Investment Trust Performance To 30 April 2019

MRCH’s relative performance is shown in Exhibit 7. Its NAV and share price total returns are above those of the benchmark over 10 years. The trust’s share price has also outperformed over three years, over which period MRCH’s discount has narrowed; its shares now regularly trade close to NAV. The trust suffered a meaningful period of underperformance immediately following the UK’s European referendum, which has negatively affected MRCH’s three-year numbers (Exhibit 8); the effects of gearing in a falling market in Q418 have also been detrimental.

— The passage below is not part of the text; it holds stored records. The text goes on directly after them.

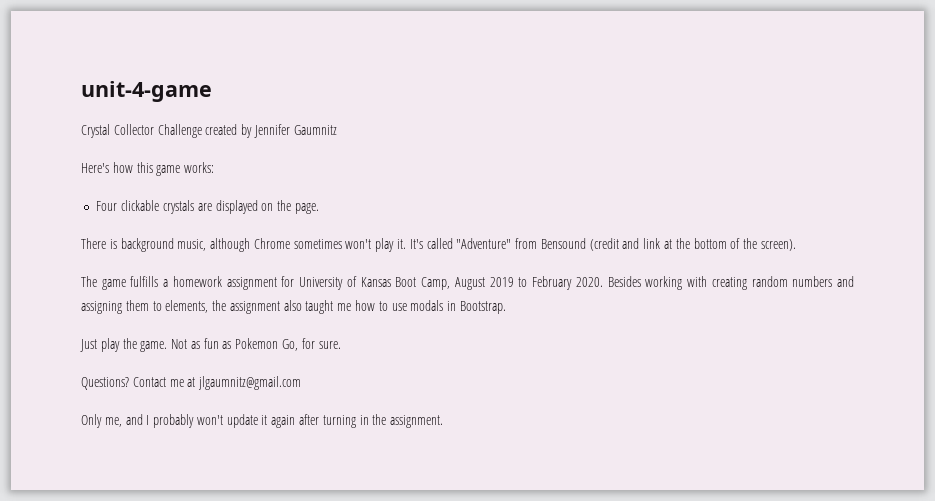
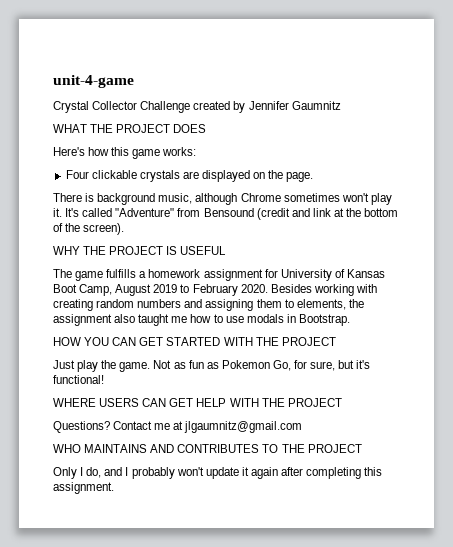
(337, 130) none -> [53,124,207,133] // WHAT THE PROJECT DOES
(796, 245) none -> [53,246,227,255] // WHY THE PROJECT IS USEFUL
(506, 307) none -> [53,337,336,346] // HOW YOU CAN GET STARTED WITH THE PROJECT
[318,341,341,349] sure. -> [310,360,371,371] [53,375,104,384] [53,398,342,407] sure, but it's functional! // WHERE USERS CAN GET HELP WITH THE PROJECT
(302, 383) none -> [53,444,362,453] // WHO MAINTAINS AND CONTRIBUTES TO THE PROJECT
[104,417,122,427] me, -> [80,467,102,478] I do,
[322,414,387,428] turning in the -> [306,467,383,479] completing this

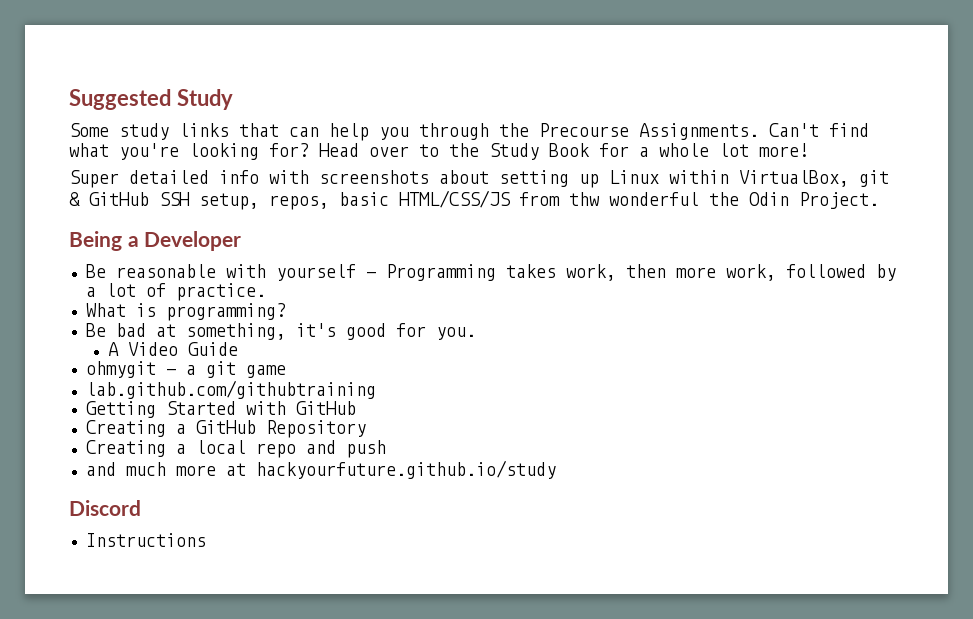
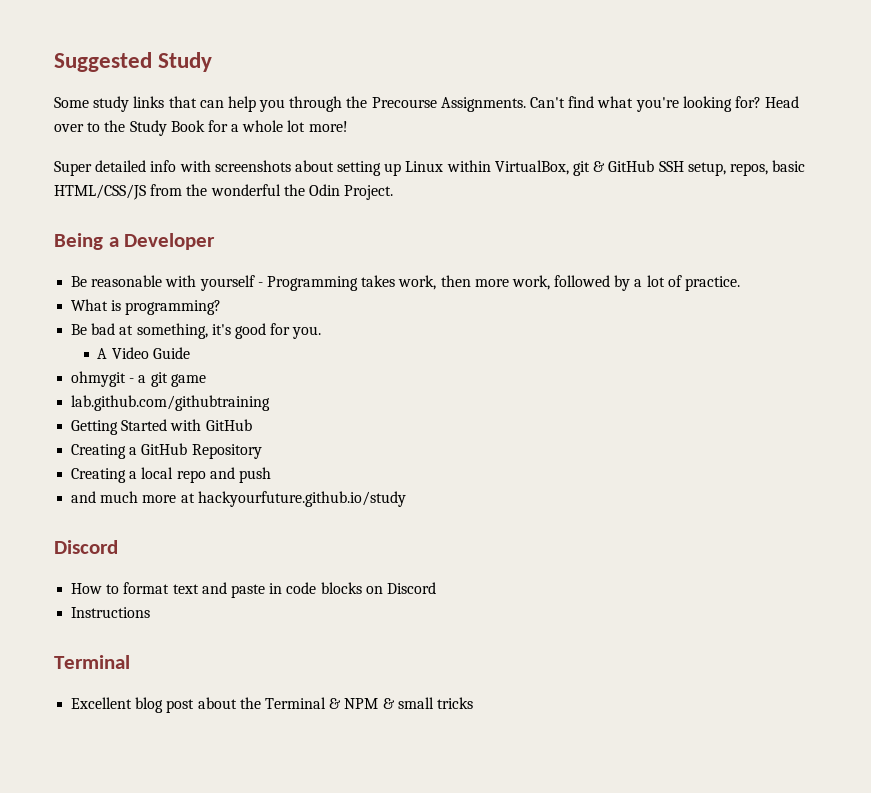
[569,192,600,206] thw -> [186,184,208,196] the
[85,533,206,547] Instructions -> [71,582,436,598] [71,607,151,618] [54,655,130,669] [71,697,473,713] How to format text and paste in code blocks on Discord // Instructions // Terminal // Excellent blog post about the Terminal & NPM & small tricks

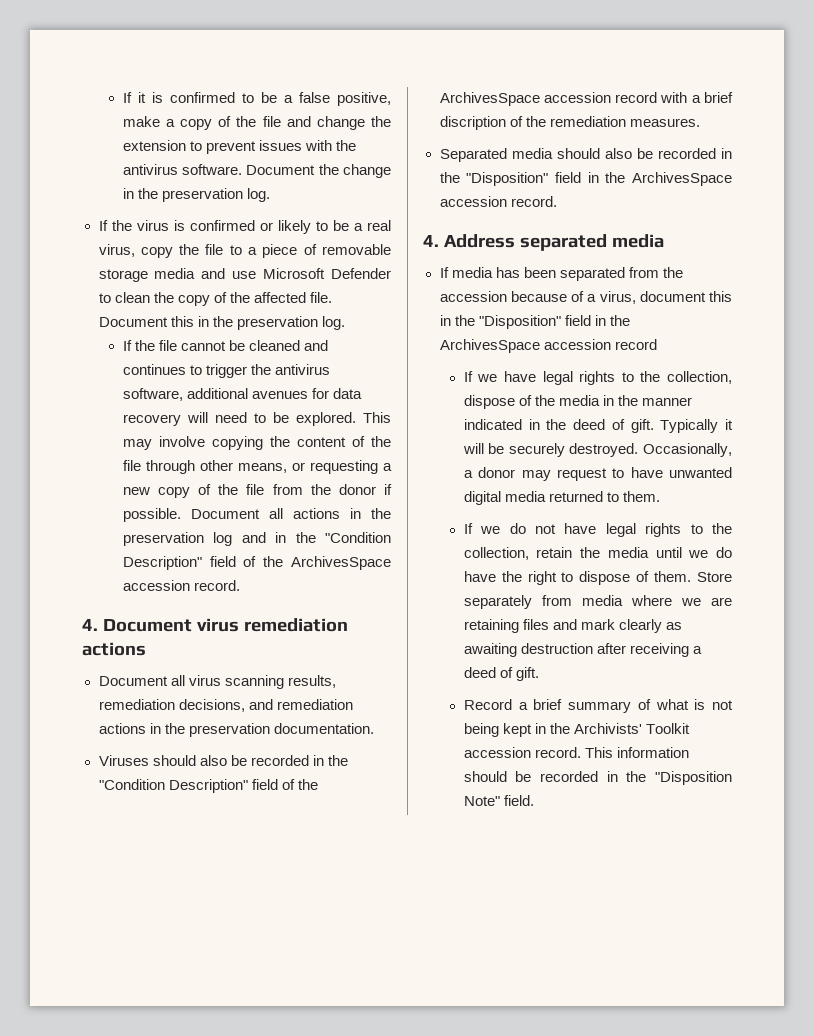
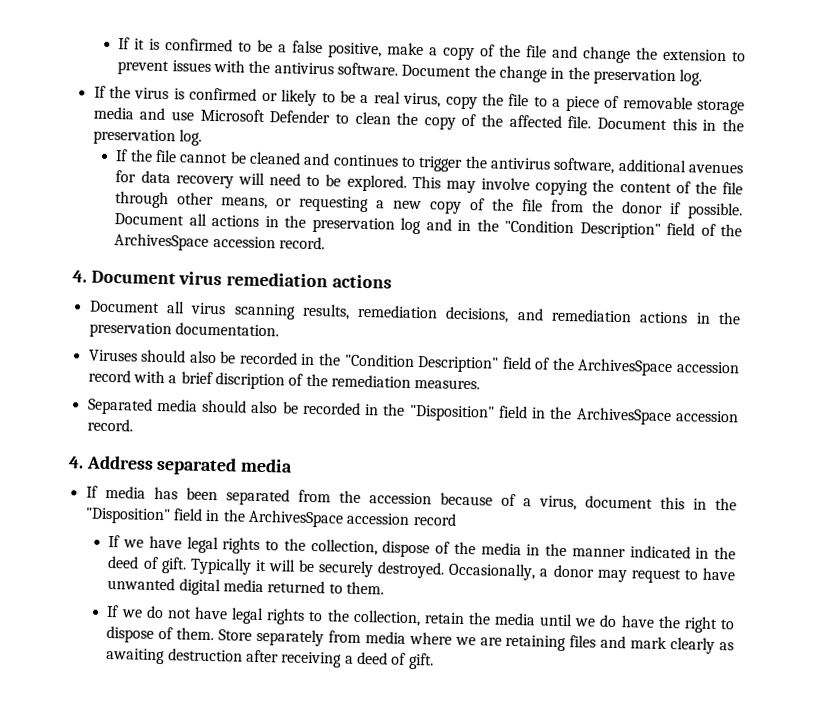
[463,699,733,713] [463,723,691,737] [463,747,689,758] [463,771,732,785] [463,795,534,806] // Record a brief summary of what is not being kept in the Archivists' Toolkit accession record. This information should be recorded in the "Disposition Note" field. -> (434, 661) none

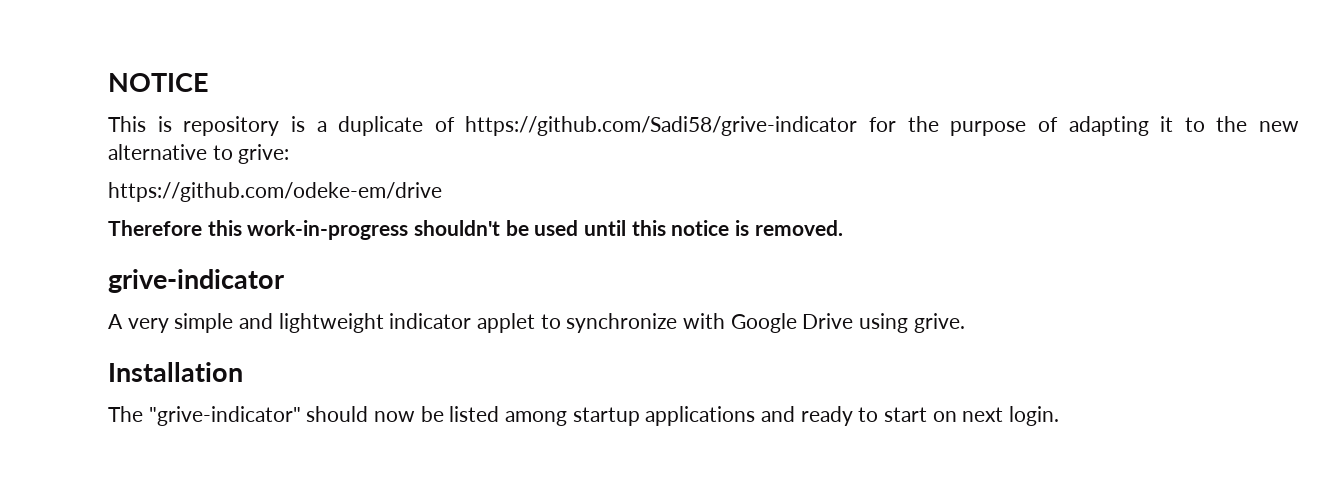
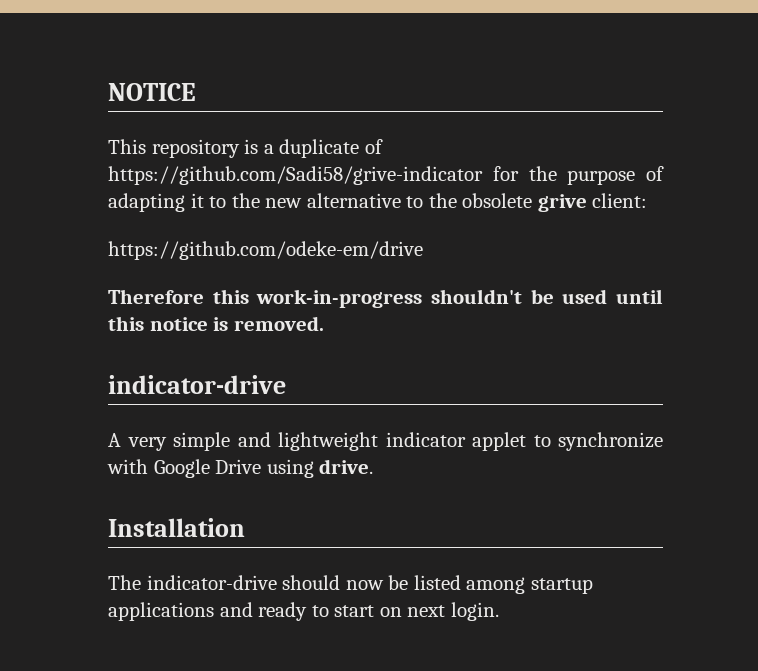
[157,116,172,132] is -> (146, 146) none
[238,144,290,164] grive: -> [428,193,648,212] the obsolete grive client:
[108,269,284,293] grive-indicator -> [108,375,286,394] indicator-drive
[913,313,965,333] grive. -> [319,459,374,474] drive.
[148,406,301,426] "grive-indicator" -> [146,575,277,590] indicator-drive

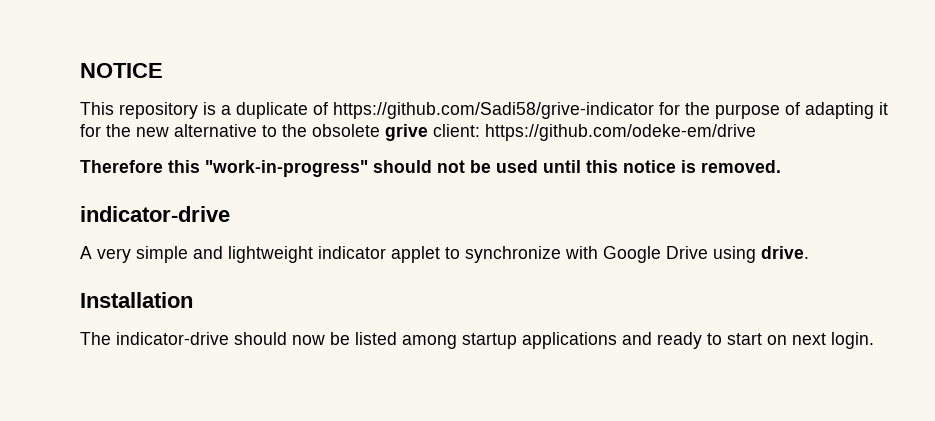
[209,196,227,208] to -> [80,124,101,137] for
(648, 200) // -> (480, 130) none
[256,289,522,308] work-in-progress shouldn't -> [205,160,465,177] "work-in-progress" should not

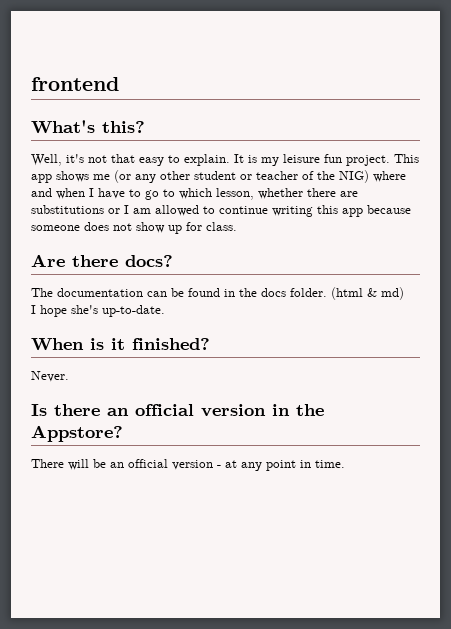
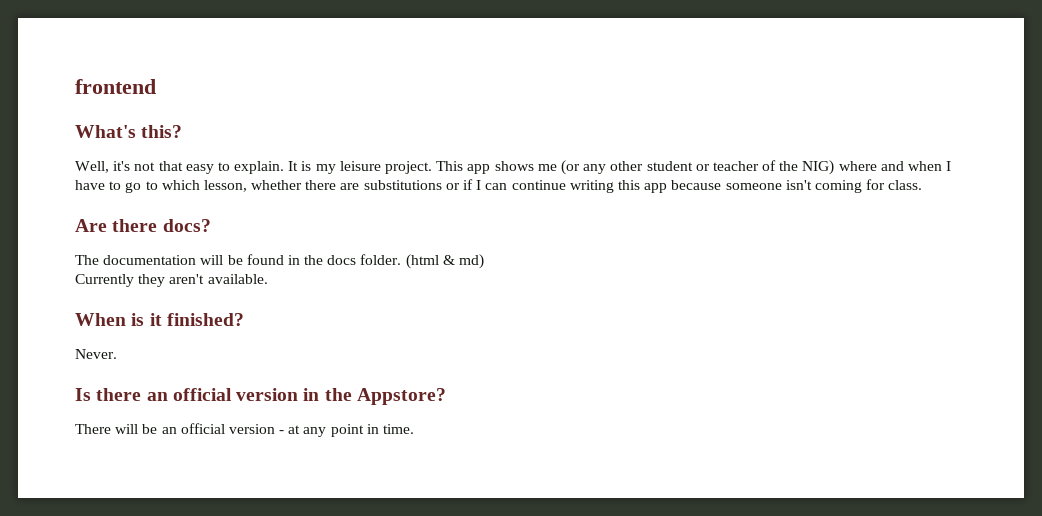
[324,154,342,163] fun -> (381, 166) none
[124,205,215,216] I am allowed to -> [463,179,508,190] if I can
[84,222,182,234] does not show up -> [785,180,862,193] isn't coming
[147,291,167,297] can -> [200,255,224,265] will
[31,305,165,317] I hope she's up-to-date. -> [75,274,268,287] Currently they aren't available.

Share Price And NAV Total Return Performance, Relative To Indices

NAV Total Return Performance Relative To Benchmark Over Three Years

Discount: Trust has been revalued

MRCH’s valuation is shown in Exhibits 9 and 10. Over the last three years its discount has narrowed; the trust’s shares currently trade at a 0.2% discount to cum-income NAV (with debt at market value), and Gergel suggests this illustrates that the key features of the trust, such as its generous dividend yield, are resonating with private investors. The current valuation compares to the range of a 3.9% premium to a 6.8% discount over the last 12 months, and average discounts in a range of 2.2% to 4.6% over the last one, three, five and 10 years.

As shown in Exhibit 1, following MRCH’s move to trading at a premium, there has been selective share issuance. The board’s policy is to issue shares when they are trading at a premium to cum-income NAV (with debt at market value), to meet natural demand in the market and to ensure that existing shareholders are not diluted.